これだけ医学が発達しても、腰痛の発生率は減っていない。腰痛は、いまだ多くの人を悩ます現代病であり、日本ばかりか先進国にとっては“国民病”といえるほどである。
そのような国民病であるならば、国を挙げて腰痛に取り組みべきではないだろうか。
腰痛には国を挙げて対策を
先述のように、腰痛に悩んでいるのは日本だけではない。特に先進国では、国民病と認識されているほど患者数が多い。しかし、多くの先進国が日本と異なるのは、その国民病である腰痛に対して、国を挙げて対策を講じている点である。
具体的には、テレビやラジオなどのメディアを介して、腰痛に対する正しい知識の啓蒙を行っているのだ。

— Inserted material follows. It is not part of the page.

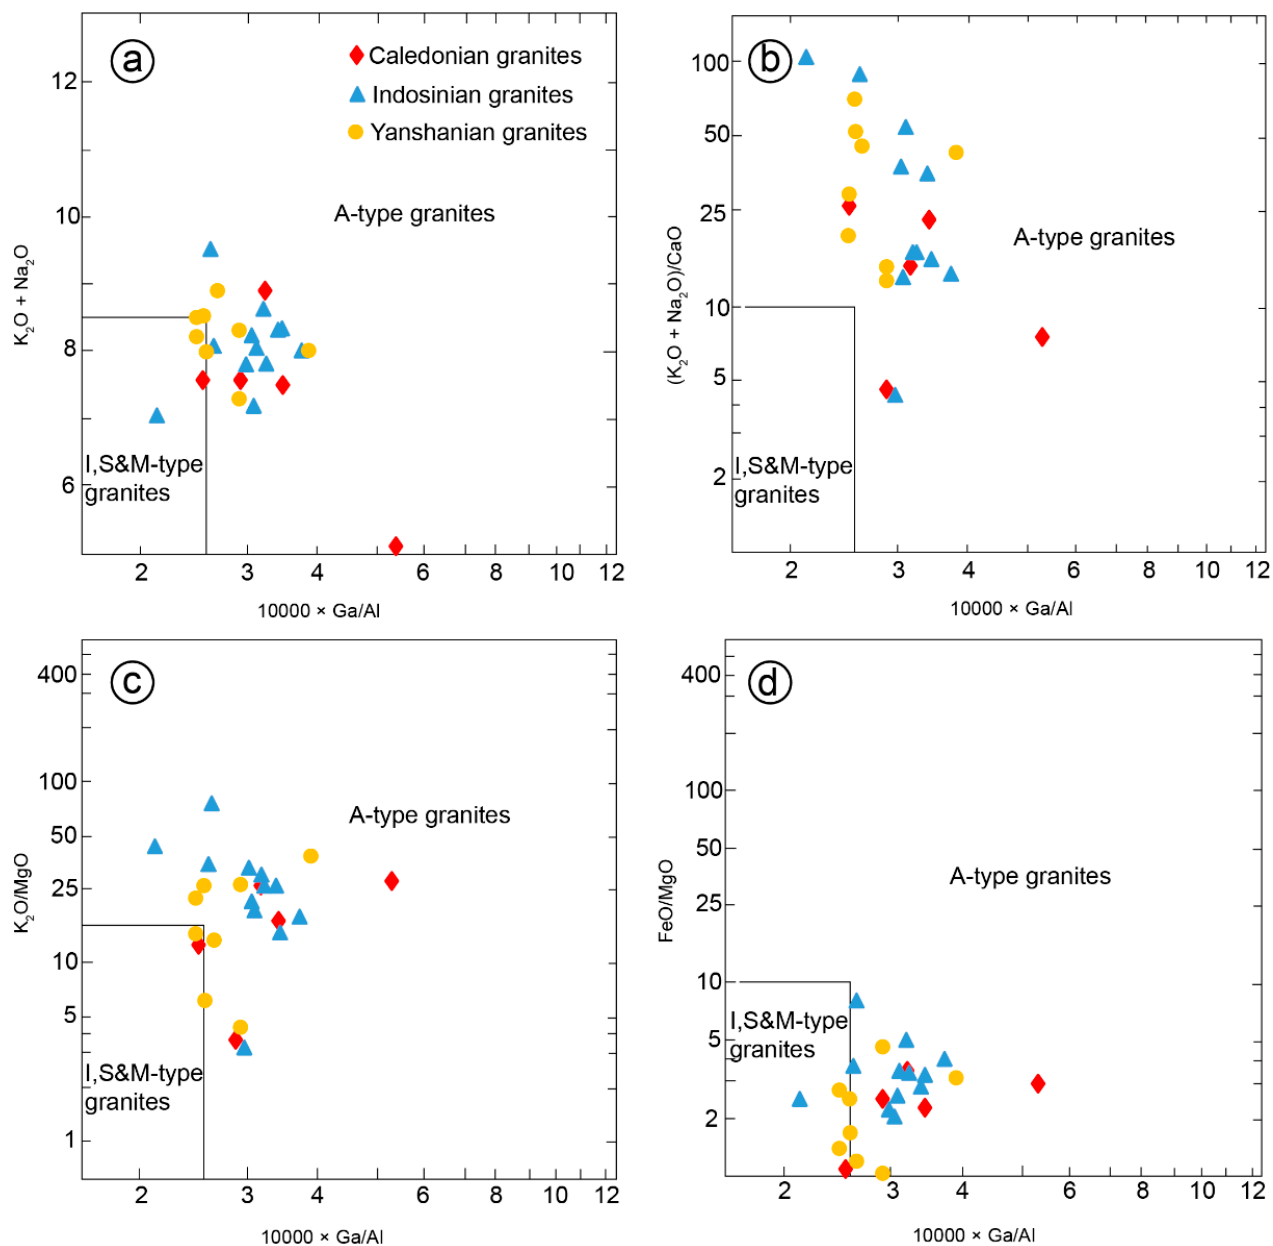
Figure 16. 10,000 × Ga/Al versus K 2 O + Na 2 O ( a ), (K 2 O + Na 2 O)/CaO ( b ), K 2 O/MgO ( c ) and FeO/MgO ( d ) plots of various granites from the Taoxi dome. Diagrams are from Whalen et al. (1987) [44].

オーストラリアは、1997~98年にかけて「Back Pain:Don’t Take It Lying Down(腰痛は横になるな)」というキャンペーンを行った。これはテレビコマーシャルを使用し、腰痛の正しい対処法を伝えるというものだ。テレビコマーシャルの主なメッセージは以下の通り。
●腰痛は深刻なケガではありません。
●普段の活動を続け、必要以上に安静を取らないで、可能であれば運動や仕事を続けてください。
●腰痛に対して前向きな気持ちをもつことが重要です。
●画像診断は、時に重要ではありません。
●手術は、深刻な腰痛でなければ必要ありません。
イギリスのスコットランドでも、2000~03年にかけて「Working Backs Scotland」というキャンペーンを行い、ラジオで次のようなメッセージを発した。
●Stay Active(動いてください)。
●腰痛に対して横になって治さないで。
●腰痛に対して自分でできることはたくさんあります。
●腰痛の予後は大抵の場合が良好です。
ノルウェーでは2002~05年、テレビとラジオ、さらには映画館のコマーシャルで腰痛のキャンペーンを行っている。内容は上記の2つと同じようにシンプルなもので、「画像所見は、あてにならないことがある。腰痛は危険じゃない、手術は滅多に必要ない」というようなものだ。